STUDY TEXT =>

Bill and Zed's bogus journey- Library of Mu

Library of Mu record:
Title: Bill and Zed's bogus journey
Date: 27 October, 1996 ?
Journal: The Scotsman (Weekend)
Author: Craig McLean
Type of resource: Interviews
Status: original
No. views: 2371
Description: A good review of the Club Disobey reading, with pictures and a few quotes from Bill'n'Zed

Bill and Zed's bogus journey

By Craig McLean (27 October, 1996, ? The Scotsman (Weekend))

MY SPHINCTER is being tickled by Bruce. It is not pleasant. Bruce used to be in a post-punk group called Wire. Maybe he still is But tonight, in a long, low dim room above a north London club, the Garage, Bruce is a disc jockey. That is, Bruce is standing behind a set of record decks, neatly dressed in shirt, tie, glasses and bald head. On one of the decks is a seven-inch platter of vinyl, vividly splattered by Jackson Pollock's colour-blind kitten. On the other deck is a packet of fags and a lighter.

Bruce plays the seven-inch for a while, then picks up the needle and drops it on the start of the "tune", approximately one inch from the outer rim of the record.

Now the sound is no longer the ultra-bass lowing of electronic cattle but the squeals of piston-driven piggies. My nether regions, parked on the floor, are no longer being assailed, but something inside my head rattles loose. Over at the front end of the room, near the stage, sat round a table three people move their fingers to their ears. Hear no evil, hear no evil, and hear no more of this bloody evil racket.

This is how Bill Drummond and Mark Manning started their spoken-word literary tour.

BILL DRUMMOND AND MARK Manning decided to take a picture of Elvis Presley to the North Pole. Within a few days of deciding to go, they were off, flying to Helsinki because, says Mark, we liked the way Helsinki sounds".

They took no provisions, and even fewer plans. "Ranulph Fiennes is not an adventurer, he's an explorer, which involves a lot of planning. An adventurer has no forward planning," Mark reasons. "We didn't need all those supplies and things. We just need an Escort."

He means a Ford, not a native guide. Along the way Bill, Mark and their technical assistant Gimpo (Falklands vet, rock band roadie) encountered a host of Finns and Laplanders crazed on home-brewed moonshine, some Chippendales and the "burnt charisma" of Keith Richards. They looked for rock's Lost Chord and decided that they were the Three Wise Men and that Jesus too had a part to play in this story. Ultimately they discovered that it was physically impossible to get to the North Pole from continental Europe but found salvation when Gimpo won a game of Radio Bingo and as a result they met the keeper of the most northerly lighthouse in the world - their own North Pole. Their odyssey was not in vain after all.

DATASET EXCERPTS =>
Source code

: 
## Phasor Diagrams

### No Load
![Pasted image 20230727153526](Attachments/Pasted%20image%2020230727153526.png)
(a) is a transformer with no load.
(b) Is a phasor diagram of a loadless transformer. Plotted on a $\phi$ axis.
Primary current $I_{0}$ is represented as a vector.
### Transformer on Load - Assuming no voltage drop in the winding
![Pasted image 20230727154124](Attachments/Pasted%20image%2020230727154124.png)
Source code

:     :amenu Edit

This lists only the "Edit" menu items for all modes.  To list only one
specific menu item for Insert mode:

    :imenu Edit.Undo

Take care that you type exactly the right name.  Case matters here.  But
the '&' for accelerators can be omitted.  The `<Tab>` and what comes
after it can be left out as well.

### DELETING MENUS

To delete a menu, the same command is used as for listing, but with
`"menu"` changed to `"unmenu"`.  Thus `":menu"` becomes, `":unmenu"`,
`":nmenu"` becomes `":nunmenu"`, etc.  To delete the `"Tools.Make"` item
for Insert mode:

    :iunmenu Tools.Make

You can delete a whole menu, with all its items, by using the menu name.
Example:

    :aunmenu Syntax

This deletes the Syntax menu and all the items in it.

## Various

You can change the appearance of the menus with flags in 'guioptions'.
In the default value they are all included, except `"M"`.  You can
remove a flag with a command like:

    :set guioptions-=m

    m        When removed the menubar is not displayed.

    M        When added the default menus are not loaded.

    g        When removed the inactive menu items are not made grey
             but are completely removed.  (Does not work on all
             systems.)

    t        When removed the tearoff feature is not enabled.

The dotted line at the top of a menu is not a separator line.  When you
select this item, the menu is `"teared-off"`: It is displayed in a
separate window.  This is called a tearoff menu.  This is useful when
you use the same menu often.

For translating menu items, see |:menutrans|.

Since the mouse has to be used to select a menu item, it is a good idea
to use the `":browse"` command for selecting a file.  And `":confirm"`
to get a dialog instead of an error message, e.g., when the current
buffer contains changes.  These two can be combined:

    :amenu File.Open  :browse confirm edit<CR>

WHAT TO WORK ON =>
#1 Swap "disc jockey" for "DJ" in the article on Bill and Zed's journey and write out everything from "Author: Craig McLean" down to "and a lighter.".
#2 Carry on the Scotsman article about Bill Drummond and Mark Manning's trip toward the North Pole from the point where it stops.

TASK RESPONSES =>
#1
Author: Craig McLean
Type of resource: Interviews
Status: original
No. views: 2371
Description: A good review of the Club Disobey reading, with pictures and a few quotes from Bill'n'Zed

Bill and Zed's bogus journey

By Craig McLean (27 October, 1996, ? The Scotsman (Weekend))

MY SPHINCTER is being tickled by Bruce. It is not pleasant. Bruce used to be in a post-punk group called Wire. Maybe he still is But tonight, in a long, low dim room above a north London club, the Garage, Bruce is a DJ. That is, Bruce is standing behind a set of record decks, neatly dressed in shirt, tie, glasses and bald head. On one of the decks is a seven-inch platter of vinyl, vividly splattered by Jackson Pollock's colour-blind kitten. On the other deck is a packet of fags and a lighter.

#2
Then they decided to write a book about their journey. Along the way this book, Bad Wisdom, would turn into an entertaining, psycho-babbling update of Hunter S Thompson's Fear and Loathing in Las Vegas (albeit more scatological and less narcotic). Random chapter titles: "Teenage Supermodels Eat Shit", "Sons of the Homed One", "Homogeddon" and "Ride the Moebius Rollercoaster and Twist Infinity (Epiphany No 2)". The book alternates bits of Bill's account with Mark's. As Bill puts it, Mark's imagination is a lot more "aaaargh" than his, so he provides the book's colour and Bill provides the narrative thread. Or, as Mark puts it: "I did the shagging and drinking and he did the bus fares."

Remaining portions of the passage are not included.